4. Il est constant que Mme B épouse A C a épousé M. A C, ressortissant irakien titulaire d'une carte de résident en qualité de bénéficiaire du statut de réfugié, le 29 mai 2021, soit moins d'un an à la date de la décision attaquée. Dans ces conditions, le préfet de la Loire-Atlantique a pu légalement refuser, pour ce premier motif, la délivrance à l'intéressée d'un titre de séjour sur le fondement du 2° de l'article L. 424-3. Au surplus, si la requérante produit quelques photographies non datées du couple, des attestations de proches peu circonstanciées et stéréotypées, une attestation d'hébergement rédigée par son époux et un courrier d'ouverture d'un compte à la caisse d'allocations familiales comportant l'adresse du logement de ce dernier, de tels documents ne suffisent pas à établir une communauté de vie effective, au sens des dispositions précitées, en l'absence de toute autre justification de la réalité et de l'intensité des liens entre les époux. Par suite, le préfet n'a pas entaché sa décision d'une erreur d'appréciation en fondant le refus de titre de séjour sur le second motif tiré de l'absence d'établissement d'une communauté de vie réelle et sérieuse avec M. A C. Dès lors le moyen tiré de la méconnaissance des dispositions de l'article L. 424-3 du code de l'entrée et du séjour des étrangers et du droit d'asile n'est pas fondé et doit être écarté.

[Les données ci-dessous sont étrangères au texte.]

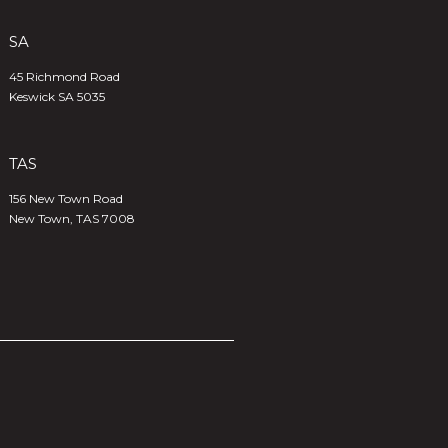
SA
45 Richmond Road
Keswick SA 5035
TAS
156 New Town Road
New Town, TAS 7008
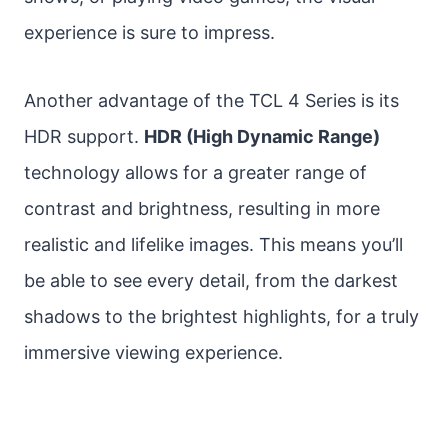
experience is sure to impress.
Another advantage of the TCL 4 Series is its
HDR support.
HDR (High Dynamic Range)
technology allows for a greater range of
contrast and brightness, resulting in more
realistic and lifelike images. This means you’ll
be able to see every detail, from the darkest
shadows to the brightest highlights, for a truly
immersive viewing experience.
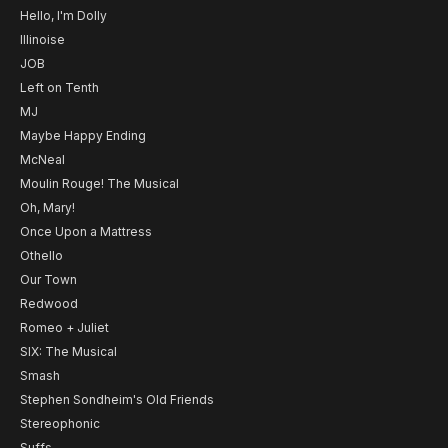
Hello, I'm Dolly
Illinoise
JOB
Left on Tenth
MJ
Maybe Happy Ending
McNeal
Moulin Rouge! The Musical
Oh, Mary!
Once Upon a Mattress
Othello
Our Town
Redwood
Romeo + Juliet
SIX: The Musical
Smash
Stephen Sondheim's Old Friends
Stereophonic
Suffs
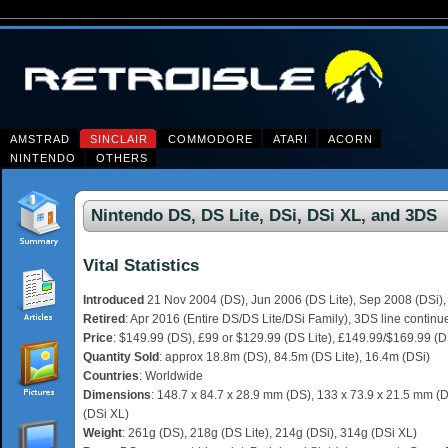
AMSTRAD
SINCLAIR
COMMODORE
ATARI
ACORN
NINTENDO
OTHERS
Nintendo DS, DS Lite, DSi, DSi XL, and 3DS
Vital Statistics
Introduced
21 Nov 2004 (DS), Jun 2006 (DS Lite), Sep 2008 (DSi),
Retired
: Apr 2016 (Entire DS/DS Lite/DSi Family), 3DS line continu
Price
: $149.99 (DS), £99 or $129.99 (DS Lite), £149.99/$169.99 (D
Quantity Sold
: approx 18.8m (DS), 84.5m (DS Lite), 16.4m (DSi)
Countries
: Worldwide
Dimensions
: 148.7 x 84.7 x 28.9 mm (DS), 133 x 73.9 x 21.5 mm (D
(DSi XL)
Weight
: 261g (DS), 218g (DS Lite), 214g (DSi), 314g (DSi XL)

5. En deuxième lieu, aux termes de l'article 8 de la convention de sauvegarde des droits de l'homme et des libertés fondamentales : " 1. Toute personne a droit au respect de sa vie privée et familiale, de son domicile et de sa correspondance. / 2. Il ne peut y avoir ingérence d'une autorité publique dans l'exercice de ce droit que pour autant que cette ingérence est prévue par la loi et qu'elle constitue une mesure qui, dans une société démocratique, est nécessaire à la sécurité nationale, à la sûreté publique, au bien-être économique du pays, à la défense de l'ordre et à la prévention des infractions pénales, à la protection de la santé ou de la morale, ou à la protection des droits et libertés d'autrui ". Pour l'application de ces stipulations, l'étranger qui invoque la protection due à son droit au respect de sa vie privée et familiale en France doit apporter toute justification permettant d'apprécier l'ancienneté, la réalité et la stabilité de ses liens personnels et familiaux effectifs en France au regard de ceux qu'il a conservés dans son pays d'origine.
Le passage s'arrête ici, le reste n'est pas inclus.